Instructions for the task:
What follows is a listing; give it again exactly, in its entirety.

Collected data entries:
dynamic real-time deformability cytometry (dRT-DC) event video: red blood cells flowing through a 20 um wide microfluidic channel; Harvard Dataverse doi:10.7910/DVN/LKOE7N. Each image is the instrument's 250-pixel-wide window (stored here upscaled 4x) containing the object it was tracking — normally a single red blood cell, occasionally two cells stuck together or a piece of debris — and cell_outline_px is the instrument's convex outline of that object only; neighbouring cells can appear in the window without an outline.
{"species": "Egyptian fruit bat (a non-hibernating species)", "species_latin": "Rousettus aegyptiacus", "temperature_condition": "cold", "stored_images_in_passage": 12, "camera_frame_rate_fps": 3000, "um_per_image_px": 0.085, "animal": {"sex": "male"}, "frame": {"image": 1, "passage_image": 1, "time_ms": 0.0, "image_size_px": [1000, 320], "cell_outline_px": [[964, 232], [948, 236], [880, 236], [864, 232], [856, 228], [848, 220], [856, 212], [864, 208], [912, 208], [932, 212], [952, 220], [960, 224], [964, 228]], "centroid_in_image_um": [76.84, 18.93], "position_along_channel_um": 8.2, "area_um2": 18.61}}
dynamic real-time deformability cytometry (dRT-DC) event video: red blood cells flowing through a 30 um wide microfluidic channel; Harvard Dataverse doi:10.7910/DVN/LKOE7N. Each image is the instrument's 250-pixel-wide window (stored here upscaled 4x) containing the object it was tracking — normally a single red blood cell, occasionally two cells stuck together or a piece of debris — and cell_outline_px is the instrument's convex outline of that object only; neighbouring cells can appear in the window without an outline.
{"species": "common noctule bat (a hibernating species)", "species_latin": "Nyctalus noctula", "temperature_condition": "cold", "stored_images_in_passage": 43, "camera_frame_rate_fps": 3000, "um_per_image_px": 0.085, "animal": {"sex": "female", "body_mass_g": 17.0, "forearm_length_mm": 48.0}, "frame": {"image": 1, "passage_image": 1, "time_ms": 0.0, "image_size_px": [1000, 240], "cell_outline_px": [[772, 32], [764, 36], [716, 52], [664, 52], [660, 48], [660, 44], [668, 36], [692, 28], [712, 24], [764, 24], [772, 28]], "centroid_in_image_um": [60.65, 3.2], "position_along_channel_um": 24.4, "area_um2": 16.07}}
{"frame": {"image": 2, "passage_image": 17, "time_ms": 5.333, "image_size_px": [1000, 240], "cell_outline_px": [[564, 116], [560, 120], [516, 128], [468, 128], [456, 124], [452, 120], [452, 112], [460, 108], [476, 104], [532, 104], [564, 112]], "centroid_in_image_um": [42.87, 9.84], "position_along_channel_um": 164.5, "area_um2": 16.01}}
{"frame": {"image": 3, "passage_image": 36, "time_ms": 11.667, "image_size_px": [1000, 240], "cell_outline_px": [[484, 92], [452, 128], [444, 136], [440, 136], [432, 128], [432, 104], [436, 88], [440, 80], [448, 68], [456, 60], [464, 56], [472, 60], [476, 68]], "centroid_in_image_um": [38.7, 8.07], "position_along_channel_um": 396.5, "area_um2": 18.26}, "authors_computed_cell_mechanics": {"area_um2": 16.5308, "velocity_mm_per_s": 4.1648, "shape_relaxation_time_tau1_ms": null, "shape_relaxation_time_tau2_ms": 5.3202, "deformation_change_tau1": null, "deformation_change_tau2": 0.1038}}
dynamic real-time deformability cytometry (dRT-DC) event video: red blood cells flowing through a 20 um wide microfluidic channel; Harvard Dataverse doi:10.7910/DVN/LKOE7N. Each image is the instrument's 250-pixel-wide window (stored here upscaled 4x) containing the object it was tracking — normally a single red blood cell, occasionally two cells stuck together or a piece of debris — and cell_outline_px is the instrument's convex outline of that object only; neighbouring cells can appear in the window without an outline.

Written response:
dynamic real-time deformability cytometry (dRT-DC) event video: red blood cells flowing through a 20 um wide microfluidic channel; Harvard Dataverse doi:10.7910/DVN/LKOE7N. Each image is the instrument's 250-pixel-wide window (stored here upscaled 4x) containing the object it was tracking — normally a single red blood cell, occasionally two cells stuck together or a piece of debris — and cell_outline_px is the instrument's convex outline of that object only; neighbouring cells can appear in the window without an outline.
{"species": "Egyptian fruit bat (a non-hibernating species)", "species_latin": "Rousettus aegyptiacus", "temperature_condition": "cold", "stored_images_in_passage": 12, "camera_frame_rate_fps": 3000, "um_per_image_px": 0.085, "animal": {"sex": "male"}, "frame": {"image": 1, "passage_image": 1, "time_ms": 0.0, "image_size_px": [1000, 320], "cell_outline_px": [[964, 232], [948, 236], [880, 236], [864, 232], [856, 228], [848, 220], [856, 212], [864, 208], [912, 208], [932, 212], [952, 220], [960, 224], [964, 228]], "centroid_in_image_um": [76.84, 18.93], "position_along_channel_um": 8.2, "area_um2": 18.61}}
dynamic real-time deformability cytometry (dRT-DC) event video: red blood cells flowing through a 30 um wide microfluidic channel; Harvard Dataverse doi:10.7910/DVN/LKOE7N. Each image is the instrument's 250-pixel-wide window (stored here upscaled 4x) containing the object it was tracking — normally a single red blood cell, occasionally two cells stuck together or a piece of debris — and cell_outline_px is the instrument's convex outline of that object only; neighbouring cells can appear in the window without an outline.
{"species": "common noctule bat (a hibernating species)", "species_latin": "Nyctalus noctula", "temperature_condition": "cold", "stored_images_in_passage": 43, "camera_frame_rate_fps": 3000, "um_per_image_px": 0.085, "animal": {"sex": "female", "body_mass_g": 17.0, "forearm_length_mm": 48.0}, "frame": {"image": 1, "passage_image": 1, "time_ms": 0.0, "image_size_px": [1000, 240], "cell_outline_px": [[772, 32], [764, 36], [716, 52], [664, 52], [660, 48], [660, 44], [668, 36], [692, 28], [712, 24], [764, 24], [772, 28]], "centroid_in_image_um": [60.65, 3.2], "position_along_channel_um": 24.4, "area_um2": 16.07}}
{"frame": {"image": 2, "passage_image": 17, "time_ms": 5.333, "image_size_px": [1000, 240], "cell_outline_px": [[564, 116], [560, 120], [516, 128], [468, 128], [456, 124], [452, 120], [452, 112], [460, 108], [476, 104], [532, 104], [564, 112]], "centroid_in_image_um": [42.87, 9.84], "position_along_channel_um": 164.5, "area_um2": 16.01}}
{"frame": {"image": 3, "passage_image": 36, "time_ms": 11.667, "image_size_px": [1000, 240], "cell_outline_px": [[484, 92], [452, 128], [444, 136], [440, 136], [432, 128], [432, 104], [436, 88], [440, 80], [448, 68], [456, 60], [464, 56], [472, 60], [476, 68]], "centroid_in_image_um": [38.7, 8.07], "position_along_channel_um": 396.5, "area_um2": 18.26}, "authors_computed_cell_mechanics": {"area_um2": 16.5308, "velocity_mm_per_s": 4.1648, "shape_relaxation_time_tau1_ms": null, "shape_relaxation_time_tau2_ms": 5.3202, "deformation_change_tau1": null, "deformation_change_tau2": 0.1038}}
dynamic real-time deformability cytometry (dRT-DC) event video: red blood cells flowing through a 20 um wide microfluidic channel; Harvard Dataverse doi:10.7910/DVN/LKOE7N. Each image is the instrument's 250-pixel-wide window (stored here upscaled 4x) containing the object it was tracking — normally a single red blood cell, occasionally two cells stuck together or a piece of debris — and cell_outline_px is the instrument's convex outline of that object only; neighbouring cells can appear in the window without an outline.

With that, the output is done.